Comment by a_victorp

2 months ago

If you ever do it, please make a guide! I've been toying with the same notion myself

10 comments

a_victorp

If you want to do it cheap, get a desktop motherboard with two PCIe slots and two GPUs.

Cheap tier is dual 3060 12G. Runs 24B Q6 and 32B Q4 at 16 tok/sec. The limitation is VRAM for large context. 1000 lines of code is ~20k tokens. 32k tokens is is ~10G VRAM.

Expensive tier is dual 3090 or 4090 or 5090. You'd be able to run 32B Q8 with large context, or a 70B Q6.

For software, llama.cpp and llama-swap. GGUF models from HuggingFace.

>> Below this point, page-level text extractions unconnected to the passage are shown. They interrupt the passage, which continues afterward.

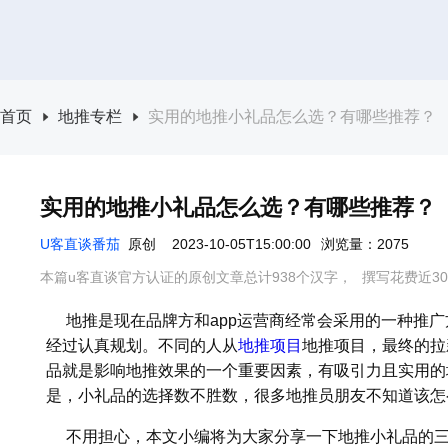
首页
地推专栏
实用的地推小礼品怎么选？有哪些推荐？
实用的地推小礼品怎么选？有哪些推荐？
U客直谈番茄
原创
2023-10-05T15:00:00
浏览量：2075
本篇u客直谈官方认证的原创文章总计938个汉字，
撰写花费近3
地推是现在品牌方和app运营商经常会采用的一种推广
经过认真规划。不同的人从
地推项目
地推项目，最终的拉
品就是影响地推效果的一个重要因素，有吸引力且实用的
是，小礼品的选择数不胜数，很多地推员朋友不知道该怎
不用担心，本文小编将为大家分享一下地推小礼品的三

It just works.

If you need more than that, you're into enterprise hardware with 4+ PCIe slots which costs as much as a car and the power consumption of a small country. You're better to just pay for Claude Code.

le-mark 2 months ago
I was going to post snark such as “you could use the same hardware to also lose money mining crypto” then realized there are a lot of crypto miners out their that could probably make more money running tokens then they do on crypto. Does such a market place exist?
- hackstack 2 months ago
  
  This is essentially vast.ai, no?
  
  4 replies →

satvikpendem 2 months ago

Jeff Geerling has (not quite but sort of) guides: https://news.ycombinator.com/item?id=46338016

a96 2 months ago

Also worth looking is stuff from Donato Capitella : https://github.com/kyuz0 https://www.youtube.com/@donatocapitella https://llm-chronicles.com/ etc

whitehexagon 2 months ago

SimonW used to have more articles/guides on local LLM setup, at least until he got the big toys to play with, but well worth looking through his site. Although if you are in parts of Europe, the site is blocked at weekends, something to do with the great-firewall of streamed sports.

https://simonwillison.net/

Indeed, his self hosting inspired me to get Qwen3:32B ollama working locally. Fits nicely on my M1 pro 32GB (running Asahi). Output is a nice read-along speed and I havent felt the need for anything more powerful.

I'd be more tempted with a maxed out M2 Ultra as an upgrade, vs tower with dedicated GPU cards. The unified memory just feels right for this task. Although I noticed the 2nd hand value of those machine jumped massively in the last few months.

I know that people turn their noses up at local LLM's, but it more than does the job for me. Plus I decided a New Years Resolution of no more subscriptions / Big-AdTech freebies.